→ **Your goal**:
Where does the word "wrist" show up in the records? Copy every line that has it.
---------- The records
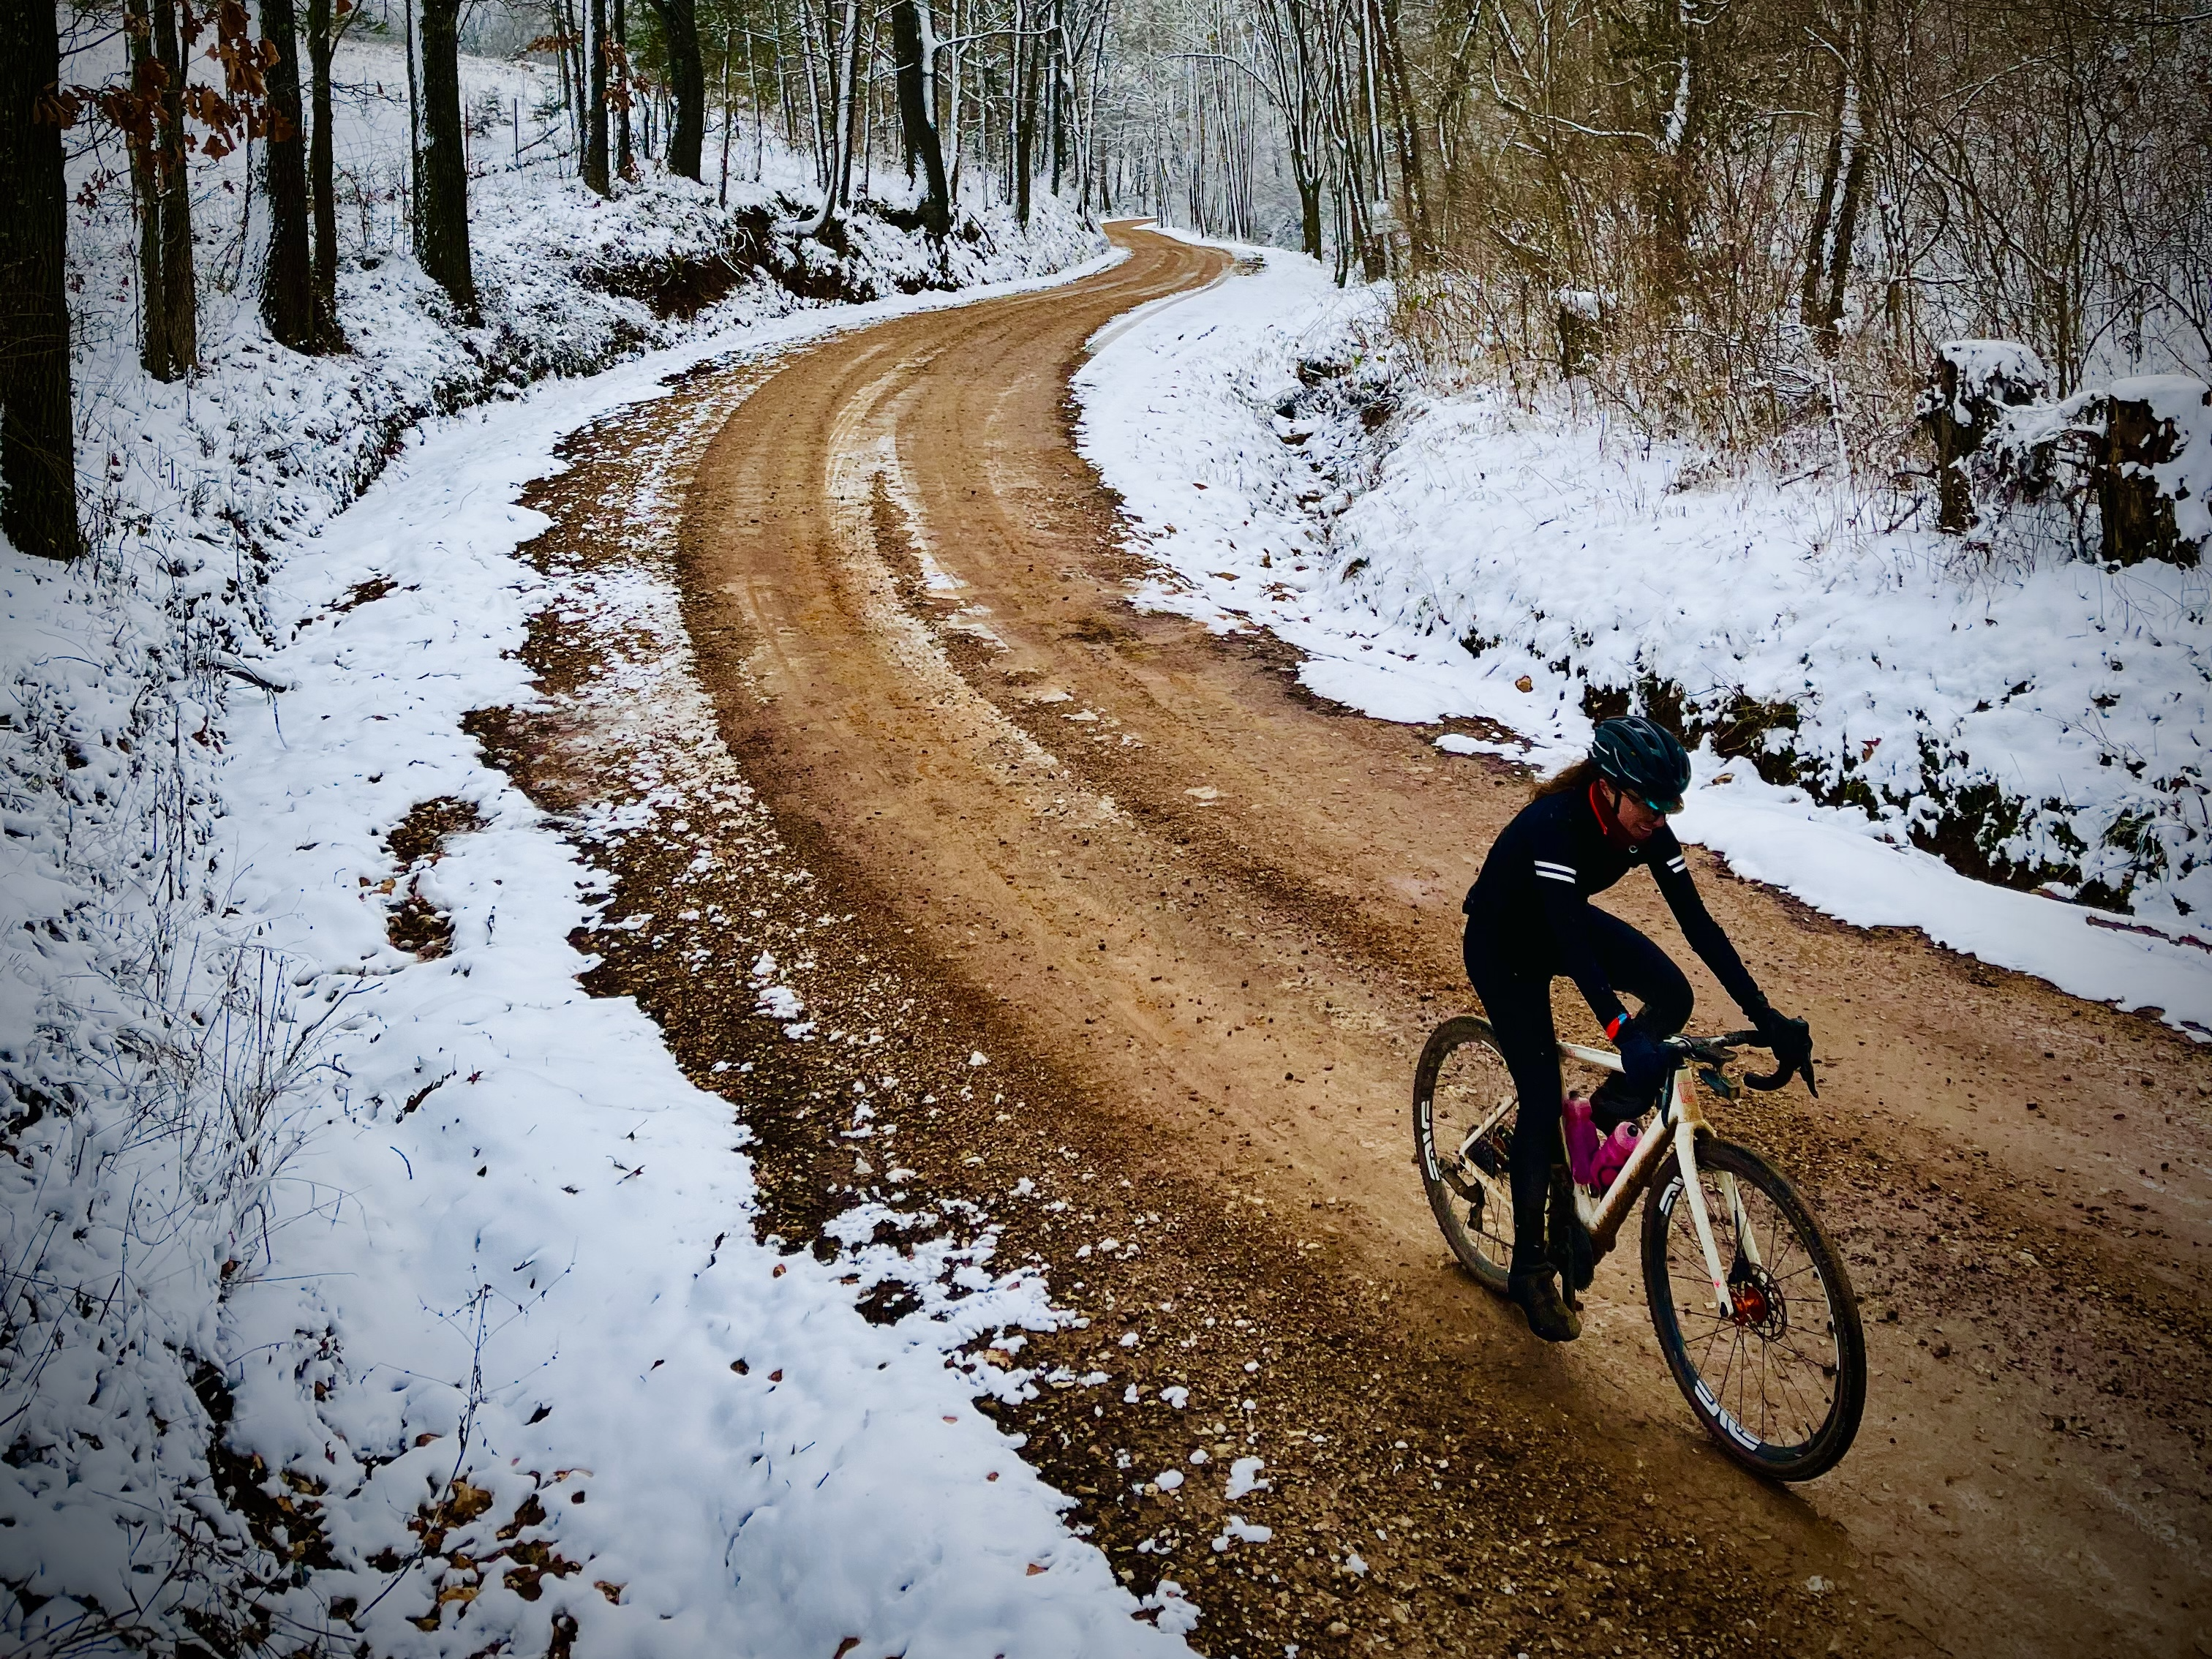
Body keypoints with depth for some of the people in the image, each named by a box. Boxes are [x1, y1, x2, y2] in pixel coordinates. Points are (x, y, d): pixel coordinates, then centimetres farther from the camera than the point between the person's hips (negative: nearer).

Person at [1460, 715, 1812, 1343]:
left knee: (1673, 996, -19)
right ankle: (1530, 1269, 7)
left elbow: (1698, 923, -18)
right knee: (1542, 1100, -8)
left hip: (1563, 925, 6)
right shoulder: (1554, 827, -37)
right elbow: (1573, 944, -45)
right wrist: (1624, 1036, -56)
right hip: (1503, 946, -6)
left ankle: (1604, 1120, 5)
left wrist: (1767, 1018, -23)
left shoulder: (1646, 829, -19)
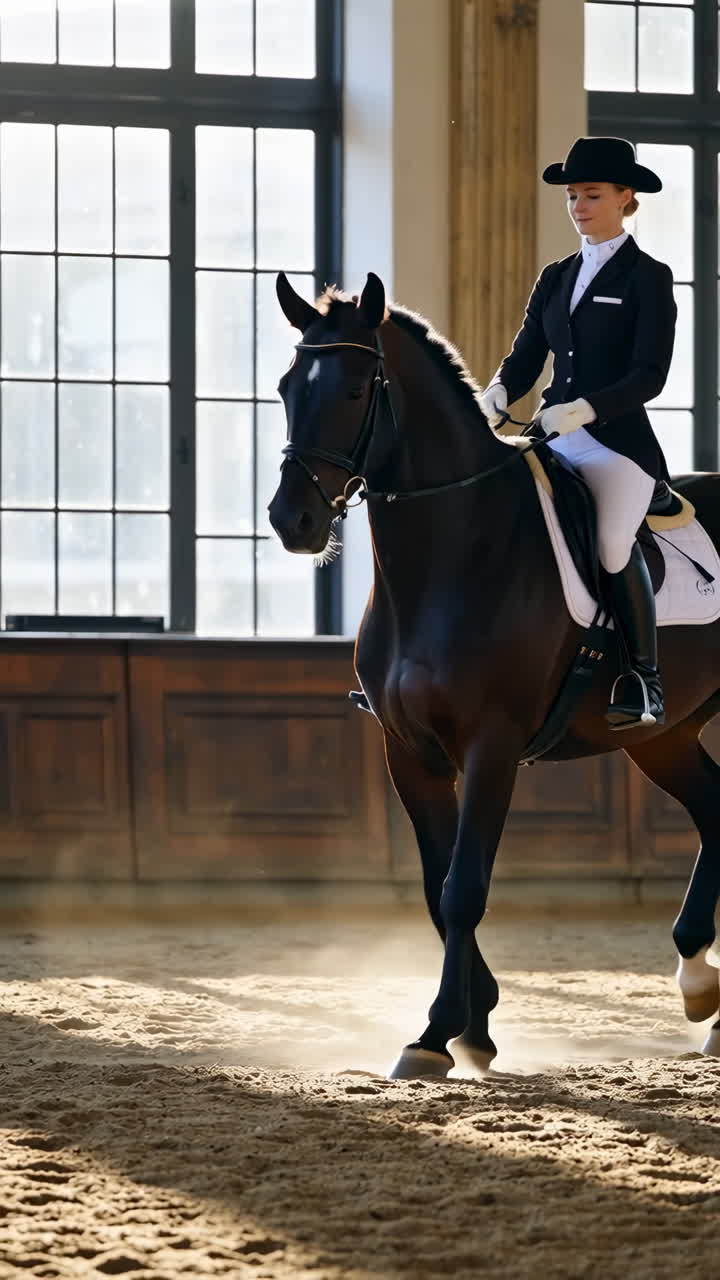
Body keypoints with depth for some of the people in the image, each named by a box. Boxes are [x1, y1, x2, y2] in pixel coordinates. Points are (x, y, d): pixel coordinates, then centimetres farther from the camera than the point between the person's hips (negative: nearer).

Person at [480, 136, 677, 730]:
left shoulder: (648, 277, -1)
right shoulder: (556, 277, 17)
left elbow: (650, 374, -10)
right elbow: (526, 356, 14)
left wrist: (584, 409, -24)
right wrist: (497, 394, -9)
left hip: (617, 441, -6)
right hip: (553, 437, 6)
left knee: (611, 537, -27)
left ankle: (643, 684, -15)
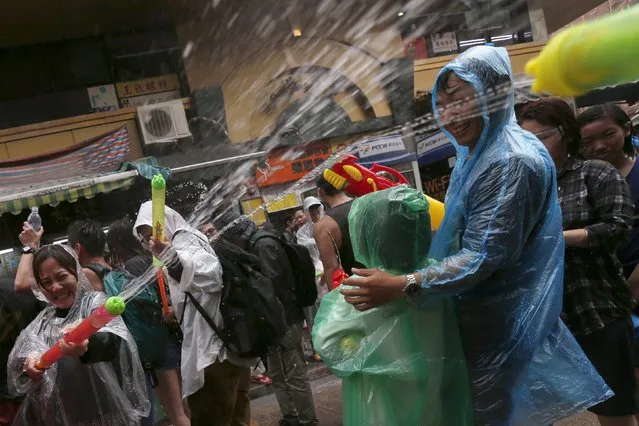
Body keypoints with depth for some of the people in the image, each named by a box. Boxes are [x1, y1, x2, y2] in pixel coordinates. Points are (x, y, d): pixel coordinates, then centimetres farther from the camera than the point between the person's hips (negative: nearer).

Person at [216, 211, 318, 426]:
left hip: (283, 319, -10)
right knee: (279, 374, 17)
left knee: (294, 374, -2)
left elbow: (271, 284, -23)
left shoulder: (264, 246, -16)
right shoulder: (258, 245, 14)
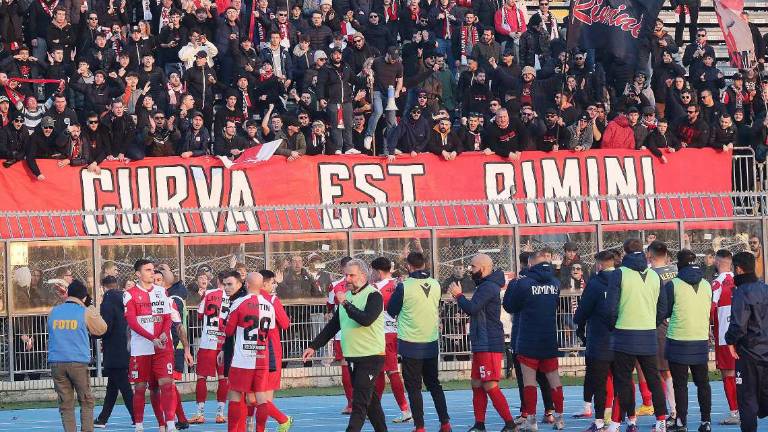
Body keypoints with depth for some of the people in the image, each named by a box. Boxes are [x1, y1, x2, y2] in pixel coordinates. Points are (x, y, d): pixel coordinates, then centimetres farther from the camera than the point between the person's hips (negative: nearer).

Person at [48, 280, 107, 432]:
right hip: (78, 362, -2)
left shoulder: (53, 312, 7)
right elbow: (101, 330, 11)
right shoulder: (85, 312, -1)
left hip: (56, 362, 2)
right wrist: (93, 311, 23)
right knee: (86, 402, 9)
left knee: (65, 404, 5)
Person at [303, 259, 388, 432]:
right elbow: (333, 326, 19)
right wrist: (314, 346, 15)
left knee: (359, 402, -12)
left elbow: (366, 319, -27)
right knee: (370, 400, 14)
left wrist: (346, 304, -20)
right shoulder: (347, 296, 14)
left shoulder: (374, 295, -10)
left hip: (371, 357, -8)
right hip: (352, 357, 8)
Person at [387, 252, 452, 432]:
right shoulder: (435, 285, -1)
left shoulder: (404, 287, -15)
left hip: (410, 345, -5)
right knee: (434, 384, 16)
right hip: (432, 343, 5)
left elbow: (391, 311, -4)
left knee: (414, 387, 2)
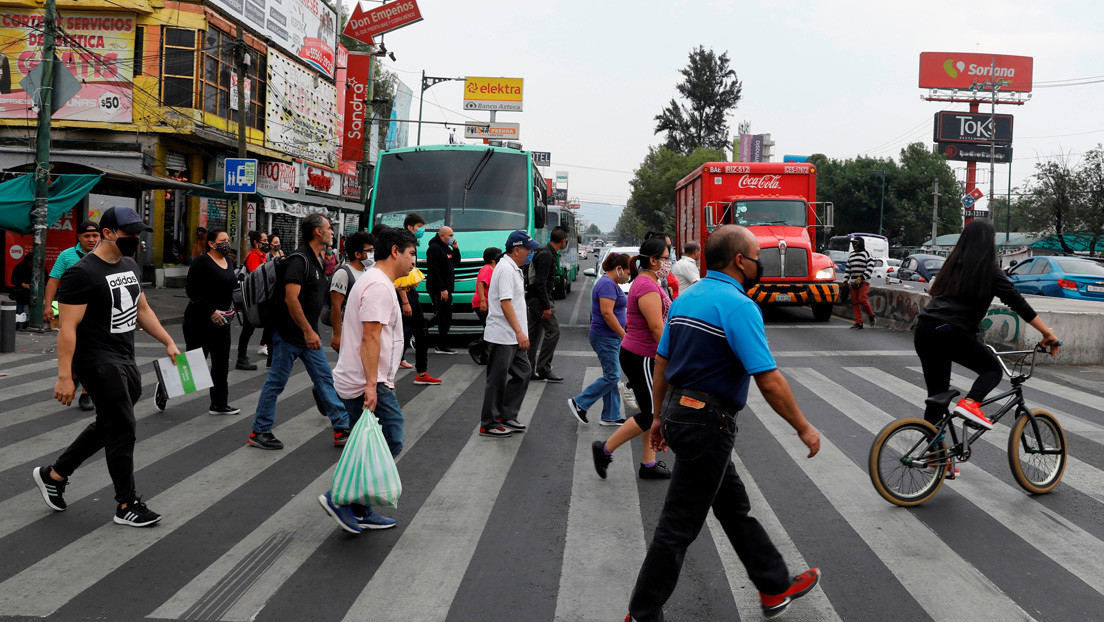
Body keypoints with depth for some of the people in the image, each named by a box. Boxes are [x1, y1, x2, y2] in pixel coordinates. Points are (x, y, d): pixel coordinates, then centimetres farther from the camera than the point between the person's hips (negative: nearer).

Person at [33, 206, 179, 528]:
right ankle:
--------------------
→ **Answer section**:
right wrist: (1624, 1036, -56)
left wrist: (1767, 1018, -23)
left wrist: (584, 409, -24)
right wrist: (497, 394, -9)
right wrist: (93, 311, 23)
right wrist: (314, 346, 15)
left wrist: (346, 304, -20)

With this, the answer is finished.